Friday, February 14, 2014

February




  You prayed, despite your throat hurting so much you could hardly talk, “God give her the emotional support she needs to live through today.” 
And you and I, we cried. 
Only culture thinks it knows what our Valentine’s Day should look like, feel like, be like. 
You saw past the chocolates, the cards, the teddy bears and the roses, you saw my real soul-need.

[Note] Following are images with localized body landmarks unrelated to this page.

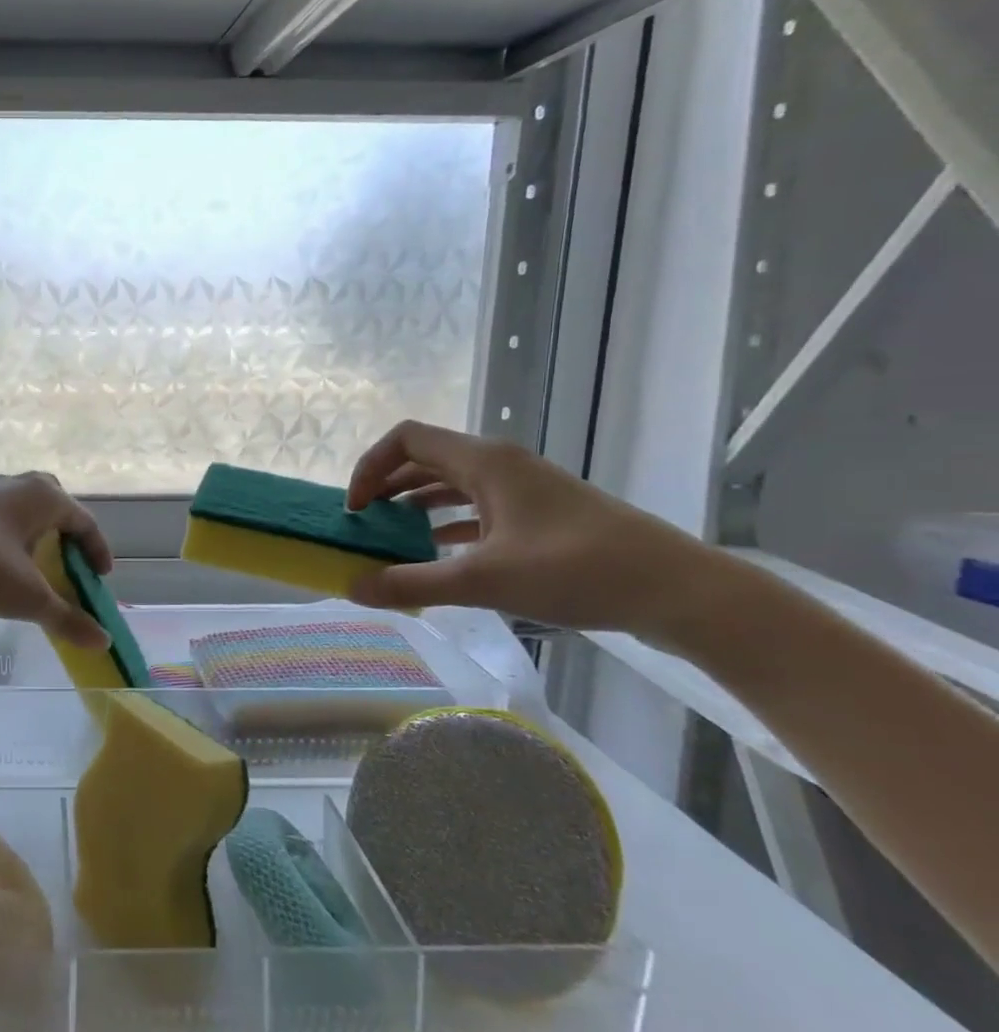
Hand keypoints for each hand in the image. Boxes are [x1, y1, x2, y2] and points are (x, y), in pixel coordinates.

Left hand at [0, 473, 114, 649]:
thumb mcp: (27, 598)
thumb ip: (67, 618)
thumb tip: (103, 642)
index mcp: (42, 496)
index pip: (83, 521)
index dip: (97, 551)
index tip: (100, 579)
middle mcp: (14, 485)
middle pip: (53, 506)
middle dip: (66, 536)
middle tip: (69, 567)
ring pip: (20, 512)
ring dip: (34, 538)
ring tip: (34, 571)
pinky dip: (7, 541)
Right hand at [344, 420, 718, 637]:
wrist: (679, 591)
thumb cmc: (577, 570)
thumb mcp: (483, 580)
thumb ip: (411, 582)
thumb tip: (351, 588)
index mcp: (484, 462)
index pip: (405, 439)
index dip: (369, 467)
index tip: (354, 510)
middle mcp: (500, 465)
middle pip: (425, 460)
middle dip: (386, 489)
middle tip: (362, 527)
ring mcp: (523, 490)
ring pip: (450, 486)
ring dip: (414, 508)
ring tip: (388, 542)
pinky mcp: (539, 517)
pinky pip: (476, 510)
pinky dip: (446, 526)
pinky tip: (434, 557)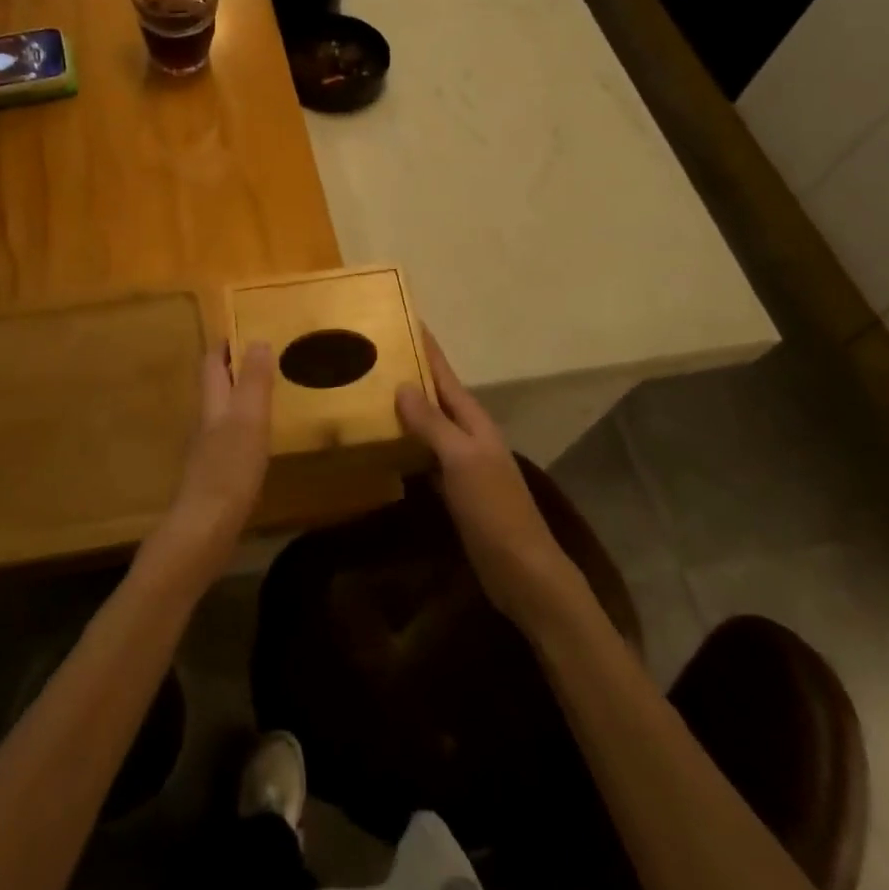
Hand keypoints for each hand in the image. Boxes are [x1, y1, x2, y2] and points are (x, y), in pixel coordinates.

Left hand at [151, 342, 273, 582]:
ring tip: (265, 395)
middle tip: (262, 359)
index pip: (212, 364)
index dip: (224, 346)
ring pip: (221, 414)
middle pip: (215, 388)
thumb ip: (254, 382)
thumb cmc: (229, 469)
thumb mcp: (249, 420)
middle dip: (233, 370)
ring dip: (239, 400)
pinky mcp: (214, 476)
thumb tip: (258, 340)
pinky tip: (258, 442)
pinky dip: (243, 430)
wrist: (204, 529)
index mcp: (212, 405)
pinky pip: (228, 441)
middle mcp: (205, 423)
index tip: (243, 329)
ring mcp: (207, 451)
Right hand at [396, 328, 583, 625]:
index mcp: (473, 421)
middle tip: (371, 356)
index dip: (427, 349)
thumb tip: (402, 385)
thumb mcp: (461, 460)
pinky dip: (404, 445)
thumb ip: (433, 423)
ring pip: (427, 426)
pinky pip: (423, 456)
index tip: (405, 320)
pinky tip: (383, 446)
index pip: (445, 375)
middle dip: (409, 375)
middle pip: (435, 397)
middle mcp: (467, 435)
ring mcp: (461, 464)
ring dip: (404, 410)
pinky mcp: (453, 490)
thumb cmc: (493, 509)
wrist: (520, 569)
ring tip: (368, 393)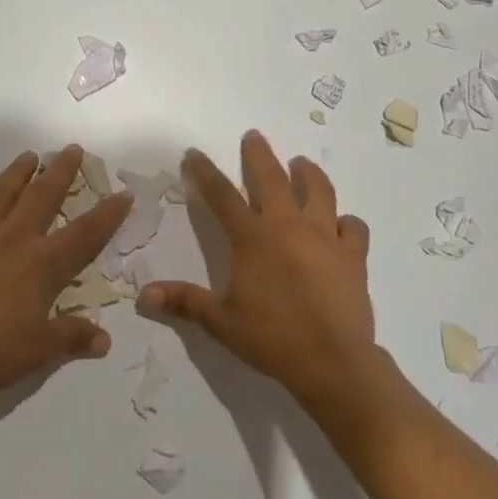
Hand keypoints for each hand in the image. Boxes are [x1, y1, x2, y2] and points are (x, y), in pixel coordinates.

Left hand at [0, 144, 131, 409]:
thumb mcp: (41, 350)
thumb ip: (74, 337)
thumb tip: (105, 341)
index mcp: (41, 264)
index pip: (84, 233)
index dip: (107, 214)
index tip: (123, 193)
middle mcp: (12, 240)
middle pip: (42, 197)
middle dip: (60, 171)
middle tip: (71, 149)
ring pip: (0, 195)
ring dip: (16, 173)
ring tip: (28, 156)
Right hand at [137, 129, 375, 407]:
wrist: (333, 362)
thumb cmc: (272, 339)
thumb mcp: (221, 322)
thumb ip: (184, 302)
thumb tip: (143, 295)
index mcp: (253, 238)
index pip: (222, 195)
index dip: (205, 172)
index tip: (195, 153)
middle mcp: (288, 226)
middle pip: (272, 178)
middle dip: (259, 154)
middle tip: (253, 136)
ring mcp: (325, 237)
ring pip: (319, 191)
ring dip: (308, 174)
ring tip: (301, 164)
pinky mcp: (354, 255)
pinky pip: (353, 227)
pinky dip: (346, 222)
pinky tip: (341, 224)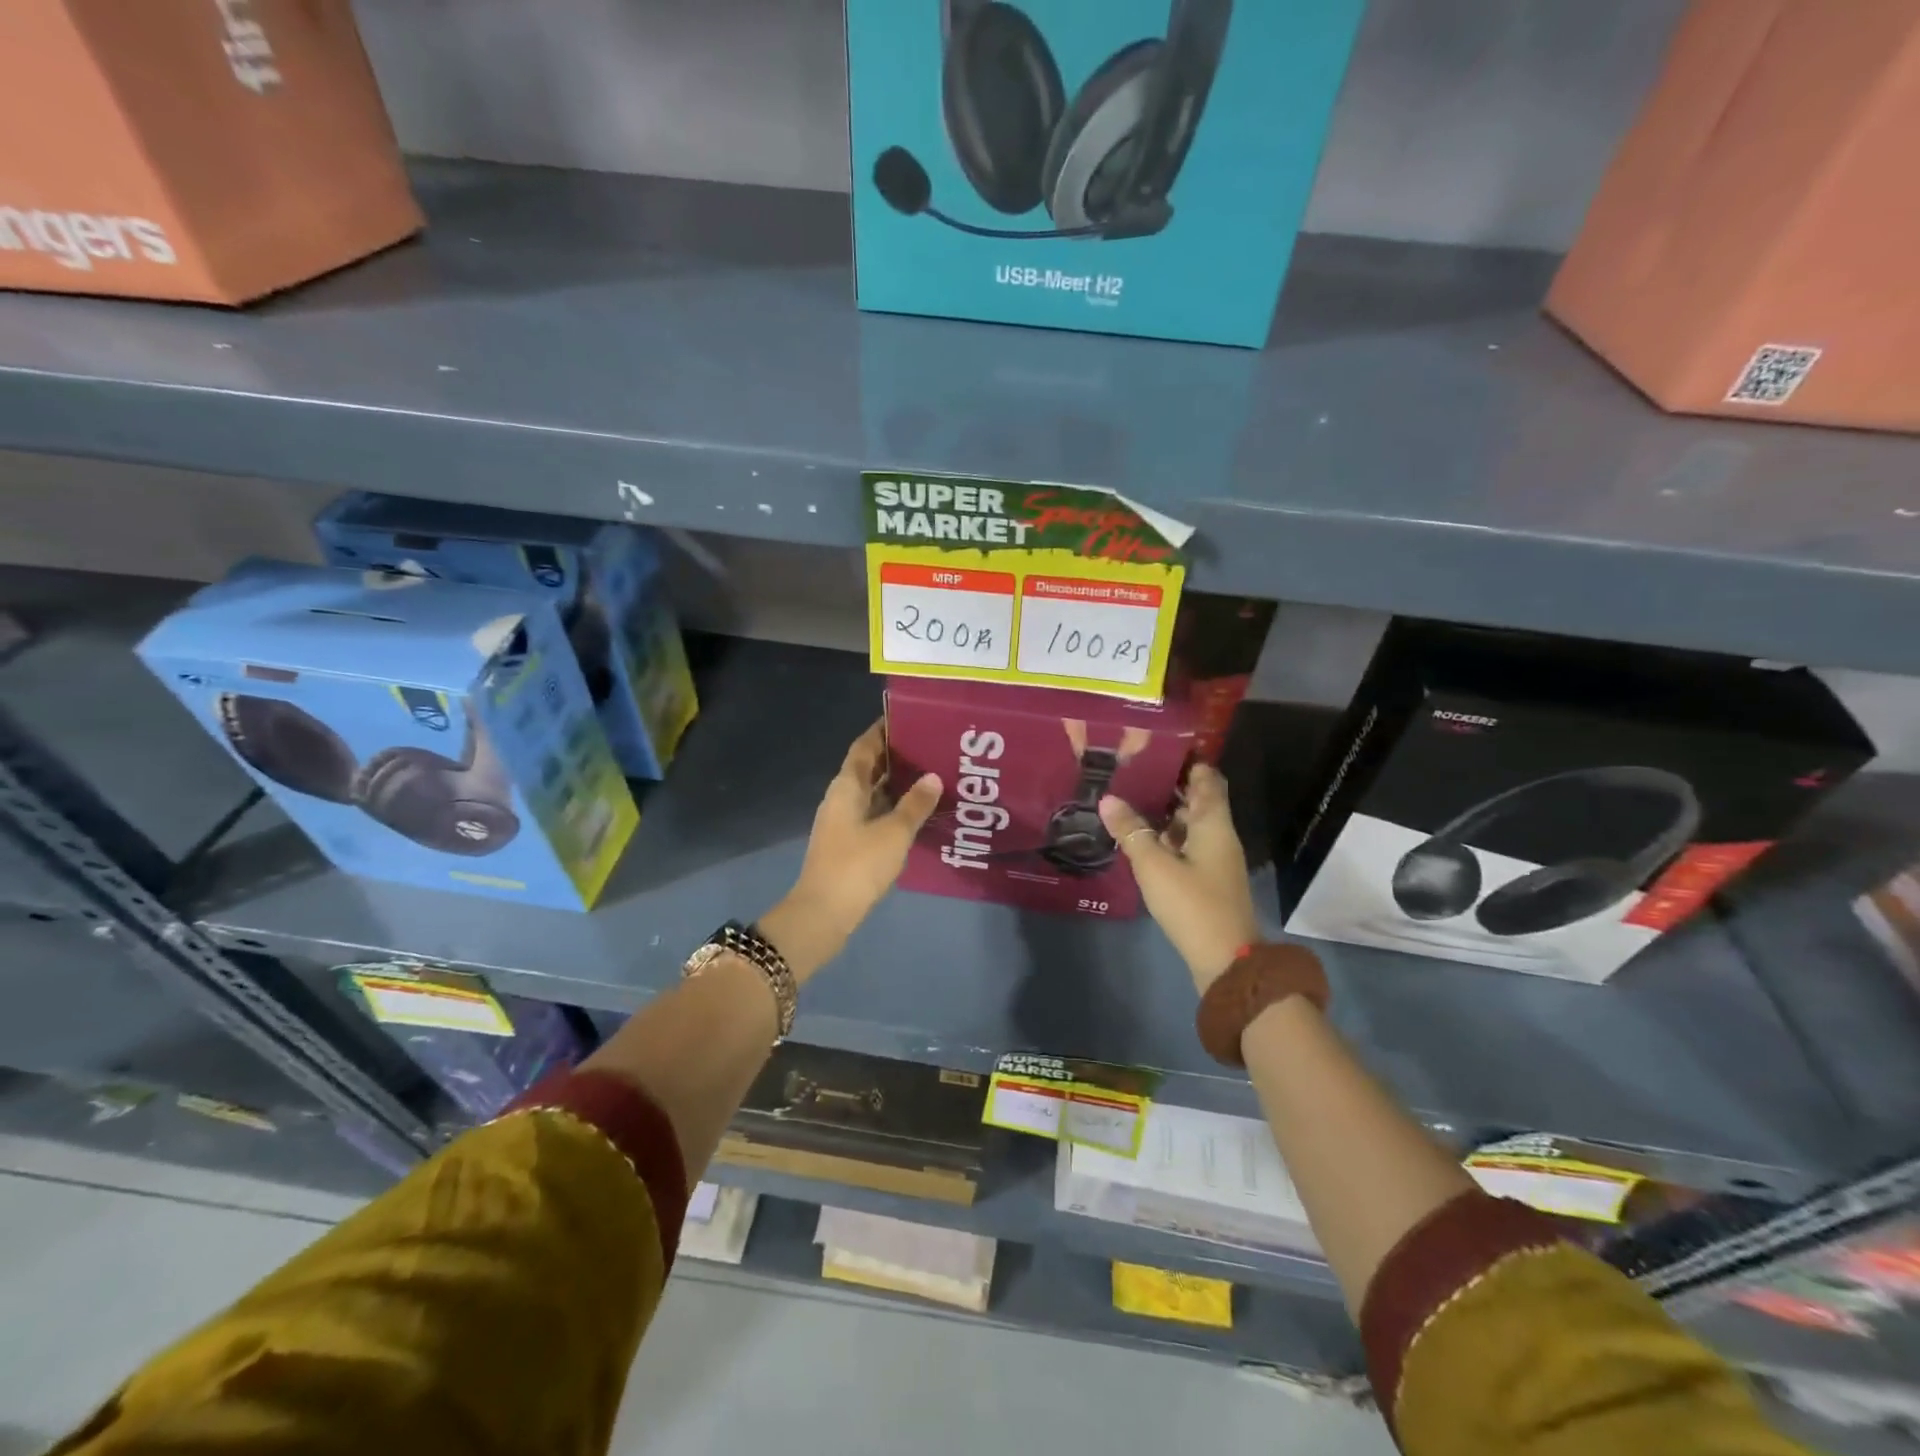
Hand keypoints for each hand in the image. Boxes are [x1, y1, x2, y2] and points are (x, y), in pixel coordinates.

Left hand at [761, 721, 940, 981]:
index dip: (882, 731)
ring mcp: (842, 823)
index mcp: (846, 787)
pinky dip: (893, 809)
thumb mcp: (894, 833)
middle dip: (895, 757)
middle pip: (868, 769)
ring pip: (872, 794)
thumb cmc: (857, 865)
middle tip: (930, 747)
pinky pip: (873, 815)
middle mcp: (841, 799)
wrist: (823, 914)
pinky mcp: (848, 845)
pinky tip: (916, 814)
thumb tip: (933, 776)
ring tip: (931, 776)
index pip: (864, 747)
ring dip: (896, 785)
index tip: (907, 718)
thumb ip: (915, 804)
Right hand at [1099, 763, 1259, 992]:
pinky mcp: (1207, 880)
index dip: (1189, 760)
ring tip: (1128, 799)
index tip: (1160, 745)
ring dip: (1164, 813)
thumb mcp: (1154, 866)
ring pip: (1189, 825)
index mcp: (1213, 824)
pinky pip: (1186, 847)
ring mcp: (1215, 860)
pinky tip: (1140, 839)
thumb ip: (1131, 831)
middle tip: (1132, 771)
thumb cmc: (1193, 904)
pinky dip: (1166, 838)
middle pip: (1197, 801)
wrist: (1226, 960)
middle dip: (1169, 785)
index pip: (1208, 779)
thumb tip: (1108, 799)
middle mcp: (1219, 836)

  In our vows, when we married, before God and four hundred silent witnesses, we said we’d be there for each other,
“…in joy or sorrow, sickness or health, wealth or want, till death do us part…”
And on that balmy evening I knew I could not prove faithful those words, spoken by a fallen tongue. 
“…With God’s Divine assistance, I hereby pledge thee my troth.”
  It’s only in the knowing God that I can be faithful.  It’s only in the commitment of my heart to Him, daily, over and over again that I can be faithful to this greatest of earthly gifts.
  This gift of you. 
My Ian.
My Love.

  When I’m sick you’re there for me.  You massage my feet, hold me while I cough and cry and check on me every few minutes to see if you can get me anything else.  You’ve been faithful as best you know how.  You daily die to self, for me.
I shrink sometimes from doing the same for you. 
And I know you must feel it.

Thank you for committing to love me through it all.
  The dirty house, the coughing, the forgetfulness, the burnt lima beans, the late meals, the attitude and spirit that does not always choose to put you first.

  Thank you for committing to love me despite myself, and despite the woman I’ve become since first you vowed to love me.

  And while the world celebrates Valentine’s Day around us, you and I, we’ll eat noodle soup and peaches ‘cause it’ll slide down your sore throat easier. 

And you and I, we’ll choose to live a picture of real love.